*** EXTRACT TO READ

# GCC expert 24 cuuter and inkscape



## us66tshirt (Aug 23, 2009)

*GCC expert 24 cutter and inkscape*

I am looking at the GCC expert 24 cutter? Does anyone have experience with it? How is the quality for a value priced cutter? Does it interact well with inkscape with included software? I need to move up to an almost 24" cutter from a roland 12".


----------



## ambitious (Oct 29, 2007)

I don't know about the cutter itself, but i can tell you from experience that there customer service and support is by far the worst you can get. We were in the process of getting one for my sis in law for her wall graphics and everything was fine till i ask them more questions about the cutter and for there number so we can talk since were dropping a couple hundred. Thats when they said that they are only resellers and that they don't offer support. So i would be careful about buying that cutter from ebay, try buying it from a different distributor if you go that route.


----------



## charles95405 (Feb 1, 2007)

You may want to read this thread also about the GCC Expert cutter

http://www.t-shirtforums.com/vinyl-cutters-plotters-transfers/t98119.html

I think this is a new cutter..you can get info 

Here is some info on the cutter from GCC
GCC LaserPro Laser Engraver, Vinyl Cutter and Printer

Just buy from a dealer...not an ebay reseller


----------



## majakaja (Jan 17, 2021)

does gcc expert 24lx now work properly with inkscape? Several years have passed, I would like to refresh the thread.


----------



## into the T (Aug 22, 2015)

you can try using inkcut
a better option would be to get sure cuts alot (design and cut in scal, or import svg's from inkscape)


----------

******
*** DATA

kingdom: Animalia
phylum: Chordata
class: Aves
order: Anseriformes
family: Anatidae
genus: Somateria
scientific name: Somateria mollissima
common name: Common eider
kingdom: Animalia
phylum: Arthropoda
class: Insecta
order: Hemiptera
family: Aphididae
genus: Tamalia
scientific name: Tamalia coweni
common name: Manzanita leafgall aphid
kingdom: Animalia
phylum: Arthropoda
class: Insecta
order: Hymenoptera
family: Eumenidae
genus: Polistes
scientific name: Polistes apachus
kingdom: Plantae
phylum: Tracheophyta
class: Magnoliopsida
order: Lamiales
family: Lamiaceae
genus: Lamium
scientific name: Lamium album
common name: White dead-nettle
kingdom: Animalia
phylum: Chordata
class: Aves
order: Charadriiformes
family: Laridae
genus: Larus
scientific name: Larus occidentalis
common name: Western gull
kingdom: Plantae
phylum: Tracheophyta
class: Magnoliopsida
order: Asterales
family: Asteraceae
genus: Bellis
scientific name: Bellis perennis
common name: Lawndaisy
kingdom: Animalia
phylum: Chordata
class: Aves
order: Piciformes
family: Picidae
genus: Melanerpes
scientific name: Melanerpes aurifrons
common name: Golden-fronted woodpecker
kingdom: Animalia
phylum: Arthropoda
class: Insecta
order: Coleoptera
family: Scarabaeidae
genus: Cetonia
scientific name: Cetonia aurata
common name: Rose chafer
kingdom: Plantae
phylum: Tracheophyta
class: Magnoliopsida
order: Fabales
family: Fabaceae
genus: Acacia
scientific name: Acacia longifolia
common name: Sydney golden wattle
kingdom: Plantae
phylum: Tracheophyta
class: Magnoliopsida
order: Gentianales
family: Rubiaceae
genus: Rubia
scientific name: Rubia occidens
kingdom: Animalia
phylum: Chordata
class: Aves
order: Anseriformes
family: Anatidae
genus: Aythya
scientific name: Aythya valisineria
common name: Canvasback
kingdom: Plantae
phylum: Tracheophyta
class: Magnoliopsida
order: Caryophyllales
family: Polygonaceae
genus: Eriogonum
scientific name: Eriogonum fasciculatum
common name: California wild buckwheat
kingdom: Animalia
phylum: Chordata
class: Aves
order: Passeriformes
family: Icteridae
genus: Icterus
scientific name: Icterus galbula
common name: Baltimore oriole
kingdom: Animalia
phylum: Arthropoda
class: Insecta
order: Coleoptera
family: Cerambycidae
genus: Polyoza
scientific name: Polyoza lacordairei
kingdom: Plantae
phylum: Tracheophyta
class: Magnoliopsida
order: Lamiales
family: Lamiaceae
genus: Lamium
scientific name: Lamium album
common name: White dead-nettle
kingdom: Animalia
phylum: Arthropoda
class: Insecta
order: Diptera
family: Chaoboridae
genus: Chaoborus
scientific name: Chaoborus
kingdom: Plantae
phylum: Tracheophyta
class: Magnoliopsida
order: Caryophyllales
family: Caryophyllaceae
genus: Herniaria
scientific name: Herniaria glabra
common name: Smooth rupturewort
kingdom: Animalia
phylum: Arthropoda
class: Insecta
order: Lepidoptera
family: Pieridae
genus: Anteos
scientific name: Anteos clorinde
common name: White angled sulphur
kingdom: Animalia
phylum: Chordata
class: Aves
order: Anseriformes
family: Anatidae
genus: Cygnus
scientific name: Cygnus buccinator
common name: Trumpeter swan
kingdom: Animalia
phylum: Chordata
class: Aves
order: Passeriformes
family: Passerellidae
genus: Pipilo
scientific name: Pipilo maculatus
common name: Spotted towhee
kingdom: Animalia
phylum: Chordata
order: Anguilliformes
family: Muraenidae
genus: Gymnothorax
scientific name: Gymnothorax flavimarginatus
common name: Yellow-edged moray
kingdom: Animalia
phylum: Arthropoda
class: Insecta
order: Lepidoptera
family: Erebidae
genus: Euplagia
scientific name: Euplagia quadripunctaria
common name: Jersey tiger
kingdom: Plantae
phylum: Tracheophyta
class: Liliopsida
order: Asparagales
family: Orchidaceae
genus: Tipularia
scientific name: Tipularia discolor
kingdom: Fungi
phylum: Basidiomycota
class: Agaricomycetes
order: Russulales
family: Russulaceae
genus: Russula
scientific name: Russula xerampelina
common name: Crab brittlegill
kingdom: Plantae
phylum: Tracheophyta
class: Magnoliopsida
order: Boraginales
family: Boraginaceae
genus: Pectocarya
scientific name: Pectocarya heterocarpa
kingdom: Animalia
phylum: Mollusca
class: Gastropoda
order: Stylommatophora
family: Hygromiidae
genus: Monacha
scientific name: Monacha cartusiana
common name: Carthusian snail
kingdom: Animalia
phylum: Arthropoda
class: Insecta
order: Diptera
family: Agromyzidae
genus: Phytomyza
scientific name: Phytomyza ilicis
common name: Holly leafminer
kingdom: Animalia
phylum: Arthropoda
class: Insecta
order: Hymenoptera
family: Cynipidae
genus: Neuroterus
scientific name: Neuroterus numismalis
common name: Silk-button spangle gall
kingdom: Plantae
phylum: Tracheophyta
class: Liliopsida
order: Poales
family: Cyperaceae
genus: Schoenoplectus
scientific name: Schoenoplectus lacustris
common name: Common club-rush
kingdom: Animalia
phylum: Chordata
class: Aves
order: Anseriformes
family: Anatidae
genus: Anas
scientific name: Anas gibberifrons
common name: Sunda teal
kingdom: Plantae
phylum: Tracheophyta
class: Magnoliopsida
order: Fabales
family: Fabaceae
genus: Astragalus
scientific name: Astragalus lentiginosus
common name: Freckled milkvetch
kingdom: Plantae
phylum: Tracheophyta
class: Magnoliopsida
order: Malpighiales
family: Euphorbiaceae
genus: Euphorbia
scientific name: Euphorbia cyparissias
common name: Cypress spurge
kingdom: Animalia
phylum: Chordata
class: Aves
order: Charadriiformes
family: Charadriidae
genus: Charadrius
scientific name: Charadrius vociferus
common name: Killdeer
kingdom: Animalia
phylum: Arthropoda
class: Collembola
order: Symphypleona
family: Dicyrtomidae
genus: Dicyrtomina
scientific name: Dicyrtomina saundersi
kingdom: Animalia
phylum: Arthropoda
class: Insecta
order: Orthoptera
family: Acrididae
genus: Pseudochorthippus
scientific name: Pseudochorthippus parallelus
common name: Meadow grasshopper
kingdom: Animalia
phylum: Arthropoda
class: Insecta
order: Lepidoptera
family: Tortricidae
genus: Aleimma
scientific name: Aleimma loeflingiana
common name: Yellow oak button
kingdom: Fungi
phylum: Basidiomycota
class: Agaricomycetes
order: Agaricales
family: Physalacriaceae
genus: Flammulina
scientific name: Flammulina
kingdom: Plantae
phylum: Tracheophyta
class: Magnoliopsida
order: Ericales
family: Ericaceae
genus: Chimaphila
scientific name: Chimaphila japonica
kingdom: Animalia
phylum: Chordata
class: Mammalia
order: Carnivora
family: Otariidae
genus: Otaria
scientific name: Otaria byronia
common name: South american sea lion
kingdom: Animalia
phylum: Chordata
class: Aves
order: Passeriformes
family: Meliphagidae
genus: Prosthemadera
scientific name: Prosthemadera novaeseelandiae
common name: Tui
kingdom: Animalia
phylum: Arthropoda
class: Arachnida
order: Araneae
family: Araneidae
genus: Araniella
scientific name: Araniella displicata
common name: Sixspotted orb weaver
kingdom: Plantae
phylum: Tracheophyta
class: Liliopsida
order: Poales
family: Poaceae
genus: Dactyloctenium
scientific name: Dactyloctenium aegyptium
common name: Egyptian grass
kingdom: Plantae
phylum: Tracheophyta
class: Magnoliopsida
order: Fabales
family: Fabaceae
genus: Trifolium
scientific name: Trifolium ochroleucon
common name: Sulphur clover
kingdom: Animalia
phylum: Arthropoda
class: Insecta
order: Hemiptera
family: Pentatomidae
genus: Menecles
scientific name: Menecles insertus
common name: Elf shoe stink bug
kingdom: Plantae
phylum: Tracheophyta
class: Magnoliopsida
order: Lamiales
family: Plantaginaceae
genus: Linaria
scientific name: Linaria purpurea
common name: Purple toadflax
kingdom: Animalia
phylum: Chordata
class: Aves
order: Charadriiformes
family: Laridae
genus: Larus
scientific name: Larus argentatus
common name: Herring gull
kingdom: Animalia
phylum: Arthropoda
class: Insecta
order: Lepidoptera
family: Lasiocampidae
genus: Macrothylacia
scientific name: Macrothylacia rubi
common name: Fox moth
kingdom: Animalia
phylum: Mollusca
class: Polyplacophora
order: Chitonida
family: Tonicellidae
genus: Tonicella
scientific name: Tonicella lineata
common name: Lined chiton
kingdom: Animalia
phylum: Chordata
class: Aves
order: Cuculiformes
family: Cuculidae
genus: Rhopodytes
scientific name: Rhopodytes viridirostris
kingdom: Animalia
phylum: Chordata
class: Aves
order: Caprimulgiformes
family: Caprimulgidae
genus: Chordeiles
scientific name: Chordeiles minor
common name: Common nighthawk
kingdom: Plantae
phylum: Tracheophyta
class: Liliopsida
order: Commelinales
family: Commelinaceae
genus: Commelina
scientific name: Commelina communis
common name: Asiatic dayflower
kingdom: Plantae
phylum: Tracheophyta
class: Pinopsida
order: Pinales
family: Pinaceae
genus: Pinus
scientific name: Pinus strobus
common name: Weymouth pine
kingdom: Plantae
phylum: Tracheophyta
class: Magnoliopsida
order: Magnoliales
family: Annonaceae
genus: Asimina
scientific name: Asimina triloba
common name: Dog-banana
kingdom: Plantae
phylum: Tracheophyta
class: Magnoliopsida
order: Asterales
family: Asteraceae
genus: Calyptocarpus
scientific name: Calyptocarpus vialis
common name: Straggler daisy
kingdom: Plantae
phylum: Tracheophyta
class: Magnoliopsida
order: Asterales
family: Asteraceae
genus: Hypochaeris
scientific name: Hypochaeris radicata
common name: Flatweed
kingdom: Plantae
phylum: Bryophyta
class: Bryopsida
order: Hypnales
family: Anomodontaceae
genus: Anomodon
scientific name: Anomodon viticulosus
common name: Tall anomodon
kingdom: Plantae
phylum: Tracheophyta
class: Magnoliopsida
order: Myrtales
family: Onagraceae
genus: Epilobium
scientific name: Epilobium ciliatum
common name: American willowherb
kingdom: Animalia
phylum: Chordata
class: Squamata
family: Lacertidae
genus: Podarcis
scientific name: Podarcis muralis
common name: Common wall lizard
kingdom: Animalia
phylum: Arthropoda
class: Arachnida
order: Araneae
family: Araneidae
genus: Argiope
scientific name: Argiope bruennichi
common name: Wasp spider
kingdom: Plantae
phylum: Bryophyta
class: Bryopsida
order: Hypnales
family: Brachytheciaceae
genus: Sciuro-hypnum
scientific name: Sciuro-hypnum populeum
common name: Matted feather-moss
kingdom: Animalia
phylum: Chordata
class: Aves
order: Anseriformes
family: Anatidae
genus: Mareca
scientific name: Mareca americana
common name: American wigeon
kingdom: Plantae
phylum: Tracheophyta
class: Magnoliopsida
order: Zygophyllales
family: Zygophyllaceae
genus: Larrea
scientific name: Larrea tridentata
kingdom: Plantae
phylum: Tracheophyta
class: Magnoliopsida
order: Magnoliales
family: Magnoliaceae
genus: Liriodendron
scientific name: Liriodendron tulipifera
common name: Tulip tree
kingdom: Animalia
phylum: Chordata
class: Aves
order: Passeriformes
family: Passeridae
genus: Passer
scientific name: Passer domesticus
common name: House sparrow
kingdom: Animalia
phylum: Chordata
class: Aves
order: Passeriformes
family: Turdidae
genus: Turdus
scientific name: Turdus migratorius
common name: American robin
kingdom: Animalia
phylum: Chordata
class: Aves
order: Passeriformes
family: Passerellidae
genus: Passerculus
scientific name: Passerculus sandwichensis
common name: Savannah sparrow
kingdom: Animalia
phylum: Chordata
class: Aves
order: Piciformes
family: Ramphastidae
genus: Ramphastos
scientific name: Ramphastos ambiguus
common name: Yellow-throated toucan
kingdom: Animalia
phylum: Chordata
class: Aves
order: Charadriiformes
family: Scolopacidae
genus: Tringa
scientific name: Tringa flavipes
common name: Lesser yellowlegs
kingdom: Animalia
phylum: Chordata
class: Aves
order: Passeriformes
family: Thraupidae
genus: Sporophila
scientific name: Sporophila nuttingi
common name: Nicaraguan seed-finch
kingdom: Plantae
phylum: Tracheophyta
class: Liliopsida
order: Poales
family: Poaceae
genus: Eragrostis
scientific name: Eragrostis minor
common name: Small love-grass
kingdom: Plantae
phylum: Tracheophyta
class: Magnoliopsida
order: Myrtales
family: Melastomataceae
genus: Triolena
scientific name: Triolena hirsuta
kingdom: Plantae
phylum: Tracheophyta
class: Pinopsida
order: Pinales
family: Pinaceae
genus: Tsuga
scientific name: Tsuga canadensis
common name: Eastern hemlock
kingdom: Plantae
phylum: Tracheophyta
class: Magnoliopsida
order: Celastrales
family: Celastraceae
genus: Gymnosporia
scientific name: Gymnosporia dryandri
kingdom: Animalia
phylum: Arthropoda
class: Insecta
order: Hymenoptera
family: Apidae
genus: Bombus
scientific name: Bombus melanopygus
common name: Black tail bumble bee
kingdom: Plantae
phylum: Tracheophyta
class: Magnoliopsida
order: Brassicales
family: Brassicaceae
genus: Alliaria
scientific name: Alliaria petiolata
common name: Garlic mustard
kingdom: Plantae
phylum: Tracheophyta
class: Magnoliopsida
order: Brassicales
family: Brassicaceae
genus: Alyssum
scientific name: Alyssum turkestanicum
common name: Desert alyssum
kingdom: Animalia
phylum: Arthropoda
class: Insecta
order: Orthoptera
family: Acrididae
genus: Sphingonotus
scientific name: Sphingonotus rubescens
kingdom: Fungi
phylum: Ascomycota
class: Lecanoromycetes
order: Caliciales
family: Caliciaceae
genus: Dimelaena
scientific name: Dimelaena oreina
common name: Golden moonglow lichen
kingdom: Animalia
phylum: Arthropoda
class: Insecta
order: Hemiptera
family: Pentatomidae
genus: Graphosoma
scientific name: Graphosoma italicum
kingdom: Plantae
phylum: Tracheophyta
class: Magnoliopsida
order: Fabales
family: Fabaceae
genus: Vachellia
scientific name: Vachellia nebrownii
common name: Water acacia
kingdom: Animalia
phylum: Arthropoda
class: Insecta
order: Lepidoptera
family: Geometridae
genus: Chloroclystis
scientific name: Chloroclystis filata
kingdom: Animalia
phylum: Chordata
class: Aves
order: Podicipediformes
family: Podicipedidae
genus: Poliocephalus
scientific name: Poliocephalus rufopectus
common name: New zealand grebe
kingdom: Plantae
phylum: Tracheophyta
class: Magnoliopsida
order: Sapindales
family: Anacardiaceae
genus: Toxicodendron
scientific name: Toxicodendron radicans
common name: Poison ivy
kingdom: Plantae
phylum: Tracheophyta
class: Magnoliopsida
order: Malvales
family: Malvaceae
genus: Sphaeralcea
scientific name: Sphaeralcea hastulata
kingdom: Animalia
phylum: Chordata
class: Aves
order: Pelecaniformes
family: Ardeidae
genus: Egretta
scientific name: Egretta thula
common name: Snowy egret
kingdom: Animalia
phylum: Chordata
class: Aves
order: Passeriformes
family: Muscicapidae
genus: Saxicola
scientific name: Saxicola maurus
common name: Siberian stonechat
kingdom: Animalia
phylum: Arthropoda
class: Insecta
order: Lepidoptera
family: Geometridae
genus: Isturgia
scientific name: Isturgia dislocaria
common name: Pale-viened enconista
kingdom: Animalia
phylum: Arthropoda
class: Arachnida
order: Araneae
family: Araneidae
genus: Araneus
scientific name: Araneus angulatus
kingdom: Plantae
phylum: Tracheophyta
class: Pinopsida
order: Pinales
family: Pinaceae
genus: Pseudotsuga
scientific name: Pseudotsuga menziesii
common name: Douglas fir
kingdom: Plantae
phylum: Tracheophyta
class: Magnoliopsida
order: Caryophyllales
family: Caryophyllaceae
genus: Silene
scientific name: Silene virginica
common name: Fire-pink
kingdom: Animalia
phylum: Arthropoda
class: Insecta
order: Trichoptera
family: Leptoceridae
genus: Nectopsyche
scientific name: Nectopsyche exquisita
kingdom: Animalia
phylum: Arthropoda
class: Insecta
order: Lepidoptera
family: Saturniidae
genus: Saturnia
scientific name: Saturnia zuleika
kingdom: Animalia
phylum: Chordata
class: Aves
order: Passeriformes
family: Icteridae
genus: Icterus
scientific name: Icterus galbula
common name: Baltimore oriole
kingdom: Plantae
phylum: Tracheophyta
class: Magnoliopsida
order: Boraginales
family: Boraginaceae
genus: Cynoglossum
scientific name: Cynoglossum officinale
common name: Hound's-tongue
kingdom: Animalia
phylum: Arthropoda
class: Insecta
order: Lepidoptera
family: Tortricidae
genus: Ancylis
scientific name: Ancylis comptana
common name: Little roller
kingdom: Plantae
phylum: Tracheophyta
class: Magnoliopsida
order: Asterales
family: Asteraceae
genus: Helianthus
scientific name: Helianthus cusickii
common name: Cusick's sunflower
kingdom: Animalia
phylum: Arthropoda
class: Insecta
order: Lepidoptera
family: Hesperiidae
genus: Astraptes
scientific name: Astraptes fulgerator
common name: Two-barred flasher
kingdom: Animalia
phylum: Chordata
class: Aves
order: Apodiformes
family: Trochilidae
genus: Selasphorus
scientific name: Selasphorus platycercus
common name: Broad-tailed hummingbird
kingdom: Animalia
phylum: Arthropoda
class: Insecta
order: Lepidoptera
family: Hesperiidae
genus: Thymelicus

******

(PROBLEM SET)
A – Please duplicate the passage of the forum thread about the GCC Expert 24 cutter from "does gcc expert" up to and including "(Aug 22, 2015)".
B – Condense the paragraph of the GCC Expert 24 cutter thread that begins "I don't know about the cutter itself" into a short bulleted list that keeps its main facts.

(TASK-BY-TASK OUTPUTS)
A –
does gcc expert 24lx now work properly with inkscape? Several years have passed, I would like to refresh the thread.


----------



## into the T (Aug 22, 2015)

B –
- The writer can't speak to the cutter itself but calls the seller's customer service and support the worst available.
- The writer was buying one for a sister-in-law's wall graphics.
- All went well until the writer asked more questions about the cutter and requested a phone number before spending a couple hundred dollars.
- The sellers then said they were only resellers and offered no support.
- Advice: be careful buying this cutter on eBay, and buy from a different distributor instead.